* _Exercise directions_: The expected answer holds every line from the first line of the data below through the line containing "controllo in entrata", exactly as written, and no other line.

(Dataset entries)
::::

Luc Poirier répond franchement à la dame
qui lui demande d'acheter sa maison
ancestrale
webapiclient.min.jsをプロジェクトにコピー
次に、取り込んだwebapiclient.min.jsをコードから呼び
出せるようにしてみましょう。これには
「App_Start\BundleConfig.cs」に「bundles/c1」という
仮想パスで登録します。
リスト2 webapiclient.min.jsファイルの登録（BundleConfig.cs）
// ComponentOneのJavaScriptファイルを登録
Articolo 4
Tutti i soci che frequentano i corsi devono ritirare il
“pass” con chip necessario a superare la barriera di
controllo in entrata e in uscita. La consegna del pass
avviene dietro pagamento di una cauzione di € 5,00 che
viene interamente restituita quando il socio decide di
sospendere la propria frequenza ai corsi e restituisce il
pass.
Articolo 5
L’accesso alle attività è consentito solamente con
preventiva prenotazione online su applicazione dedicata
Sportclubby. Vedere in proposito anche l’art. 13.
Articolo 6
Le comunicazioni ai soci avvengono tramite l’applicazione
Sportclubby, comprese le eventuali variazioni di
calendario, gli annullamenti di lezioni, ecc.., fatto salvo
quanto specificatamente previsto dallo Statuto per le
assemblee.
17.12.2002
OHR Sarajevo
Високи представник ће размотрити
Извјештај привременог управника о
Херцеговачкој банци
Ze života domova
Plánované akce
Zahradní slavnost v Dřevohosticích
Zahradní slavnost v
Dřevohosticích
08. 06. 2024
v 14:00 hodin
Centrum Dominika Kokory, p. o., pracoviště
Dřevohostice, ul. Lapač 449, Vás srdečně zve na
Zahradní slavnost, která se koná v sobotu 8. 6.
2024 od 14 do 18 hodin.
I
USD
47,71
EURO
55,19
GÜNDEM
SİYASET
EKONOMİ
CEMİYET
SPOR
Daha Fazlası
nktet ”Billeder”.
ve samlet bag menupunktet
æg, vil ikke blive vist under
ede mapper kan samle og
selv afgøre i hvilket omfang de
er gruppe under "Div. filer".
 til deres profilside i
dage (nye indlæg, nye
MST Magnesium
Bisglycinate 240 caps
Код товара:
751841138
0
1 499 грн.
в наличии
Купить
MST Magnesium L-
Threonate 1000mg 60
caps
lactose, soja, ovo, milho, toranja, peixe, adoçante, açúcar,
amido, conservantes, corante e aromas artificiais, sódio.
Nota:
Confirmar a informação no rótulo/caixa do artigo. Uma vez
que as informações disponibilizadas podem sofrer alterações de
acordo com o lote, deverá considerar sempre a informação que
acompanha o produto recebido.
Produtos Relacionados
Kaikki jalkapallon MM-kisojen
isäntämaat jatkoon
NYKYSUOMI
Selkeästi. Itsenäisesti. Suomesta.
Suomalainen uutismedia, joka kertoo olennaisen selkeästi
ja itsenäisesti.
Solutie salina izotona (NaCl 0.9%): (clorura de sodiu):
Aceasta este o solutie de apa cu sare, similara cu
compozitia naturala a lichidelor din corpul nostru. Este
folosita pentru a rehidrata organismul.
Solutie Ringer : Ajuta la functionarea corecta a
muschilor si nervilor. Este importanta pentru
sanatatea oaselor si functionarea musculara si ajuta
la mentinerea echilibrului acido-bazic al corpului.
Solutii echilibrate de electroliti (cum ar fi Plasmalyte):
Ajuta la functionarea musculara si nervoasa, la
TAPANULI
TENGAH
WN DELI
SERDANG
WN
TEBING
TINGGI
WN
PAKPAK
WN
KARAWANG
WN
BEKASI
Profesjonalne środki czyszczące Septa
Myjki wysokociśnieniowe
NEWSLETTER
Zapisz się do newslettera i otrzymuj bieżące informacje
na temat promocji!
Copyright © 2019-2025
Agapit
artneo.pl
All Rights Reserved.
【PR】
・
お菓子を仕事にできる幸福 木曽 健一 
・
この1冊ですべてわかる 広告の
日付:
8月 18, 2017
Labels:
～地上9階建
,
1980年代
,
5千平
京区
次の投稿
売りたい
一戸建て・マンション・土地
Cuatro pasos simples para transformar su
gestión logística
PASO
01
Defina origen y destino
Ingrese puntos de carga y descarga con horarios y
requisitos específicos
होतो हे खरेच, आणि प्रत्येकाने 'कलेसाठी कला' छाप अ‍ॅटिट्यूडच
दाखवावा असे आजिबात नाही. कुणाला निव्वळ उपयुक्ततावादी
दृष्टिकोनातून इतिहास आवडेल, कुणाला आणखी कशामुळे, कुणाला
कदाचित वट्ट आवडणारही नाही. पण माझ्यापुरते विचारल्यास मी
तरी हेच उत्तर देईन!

::::

* _Solution to the exercise_:
Luc Poirier répond franchement à la dame
qui lui demande d'acheter sa maison
ancestrale
webapiclient.min.jsをプロジェクトにコピー
次に、取り込んだwebapiclient.min.jsをコードから呼び
出せるようにしてみましょう。これには
「App_Start\BundleConfig.cs」に「bundles/c1」という
仮想パスで登録します。
リスト2 webapiclient.min.jsファイルの登録（BundleConfig.cs）
// ComponentOneのJavaScriptファイルを登録
Articolo 4
Tutti i soci che frequentano i corsi devono ritirare il
“pass” con chip necessario a superare la barriera di
controllo in entrata e in uscita. La consegna del pass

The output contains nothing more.